BOOK REVIEW - Hamlet: A User’s Guide
Title: Hamlet: A User’s Guide
Author: Michael Pennington
Publisher: Limelight Editions
ISBN: 0879100834
In the introduction to this most readable and charming book, Michael Pennington playfully confesses his awareness to inflicting the world with yet another book on an over-analyzed subject. There are more scholarly writings on Hamlet, he admits, and perhaps more artistically investigational too, but Pennington assures us, in his witty and self-deprecating style, that what he offers is an insider’s view into the Danish Prince. Who better to bestow this insight than a gifted actor/director who’s performed every principal male role in the play, including several incarnations as the title character? His most notable turn in the title role was with the Royal Shakespeare Company, under the esteemed John Barton in 1980.
The author smartly separates the book into two sections: The Action and The Characters. With the first, he introduces each of the play’s five acts as a single day. Why he should do this he can’t explain even to himself. He declares outright that there is a significant passage of time between acts Four and Five and then proceeds with his conceit, blithely ignoring its flaw. In his defense, the evidence offered is that, in this compression of time, the drama is better served. Anyway, each individual Day is given its own chapter, and, within each chapter, every scene is gone over with a fine-toothed comb. Pennington asserts his interpretations of the text with droll humor and perception, staking his claims boldly. Sometimes he treads on the toes of other analysts and artists before him, but not without allowing his reader the opportunity to form their own conclusions.

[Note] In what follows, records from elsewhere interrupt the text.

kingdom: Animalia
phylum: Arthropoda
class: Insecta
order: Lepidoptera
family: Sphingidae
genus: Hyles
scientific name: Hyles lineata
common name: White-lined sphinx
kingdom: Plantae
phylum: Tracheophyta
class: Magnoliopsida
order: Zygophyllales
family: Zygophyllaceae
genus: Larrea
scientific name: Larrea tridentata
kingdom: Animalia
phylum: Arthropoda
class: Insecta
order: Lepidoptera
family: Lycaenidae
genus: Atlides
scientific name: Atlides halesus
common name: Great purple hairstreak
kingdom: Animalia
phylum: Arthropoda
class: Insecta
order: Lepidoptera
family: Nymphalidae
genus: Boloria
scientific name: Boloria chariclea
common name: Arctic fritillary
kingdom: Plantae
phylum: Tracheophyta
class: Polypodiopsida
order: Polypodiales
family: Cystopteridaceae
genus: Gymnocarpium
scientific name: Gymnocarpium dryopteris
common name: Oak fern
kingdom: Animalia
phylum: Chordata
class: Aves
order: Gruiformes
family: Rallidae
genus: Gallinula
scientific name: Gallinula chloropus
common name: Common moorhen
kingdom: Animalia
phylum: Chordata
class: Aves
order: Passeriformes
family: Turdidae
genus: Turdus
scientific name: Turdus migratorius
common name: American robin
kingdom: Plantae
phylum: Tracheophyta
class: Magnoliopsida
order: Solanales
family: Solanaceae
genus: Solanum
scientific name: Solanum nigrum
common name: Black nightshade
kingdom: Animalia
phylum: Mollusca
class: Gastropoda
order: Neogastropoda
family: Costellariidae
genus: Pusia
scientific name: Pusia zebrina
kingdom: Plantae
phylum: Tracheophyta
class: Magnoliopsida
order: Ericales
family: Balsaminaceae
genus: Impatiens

The Character section is split into families and factions, allowing Pennington the opportunity to dissect the various dysfunctions of both kin and court. This is especially revealing when he is deconstructing Polonius and his children. The sins of a distant father’s domineering cruelty weigh heavily on the heads of Laertes and Ophelia. While he admits to the delicate comic-balancing act an actor must perform in portraying the play’s “Prime Minister”, the author brushes aside the traditional buffoonery associated with Polonius and focuses instead on the inept parenting and social gracelessness inherent in the character. The careless use of his children, Pennington contends, – spying on his son and exploiting his daughter – contributes to his and their downfalls. This “emotional suppression” is what leads directly to Polonius’ inability to succeed as a politician too – “the pawns that he is playing with are his own.” In these pages, the author, once and for all, kills the idea of Polonius as a simpering old boob and leaves him dead and buried. How fortunate for us.
But what of Hamlet, you ask? How does Pennington handle the penultimate role, both dreaded and desired by actor and director alike? The answer is with all the depth, complexity, and contradiction the Prince of Denmark demands. In this particular area, the author and his book shine. He shifts skillfully from memoir to manual and back again. Comparing and contrasting previous Hamlets – Olivier, Gielgud, Burton, etc. – with his own, Pennington speaks without preciousness or pretension. He is concise and verbose and that is how it should be, considering his source and subject.
The book benefits greatly from Pennington’s far-reaching experience and his ability to view his subject clearly and intuitively. It bubbles over with personal anecdotes and sidebars, lending an almost dishy quality to the text. Imagine chumming up the chatty rogue Pennington in a cozy London pub and, in exchange for a few pints, being privy to him spilling his guts on some of England’s greatest (and not so great) performances, many of whom are/were close friends. Approachable in language and tone, yet illuminating in content and text, “HAMLET: A User’s Guide” is chocked full of valuable tidbits and treasures, pleasing the most avid Shakespeare scholar as well as the tenderfoot freshman.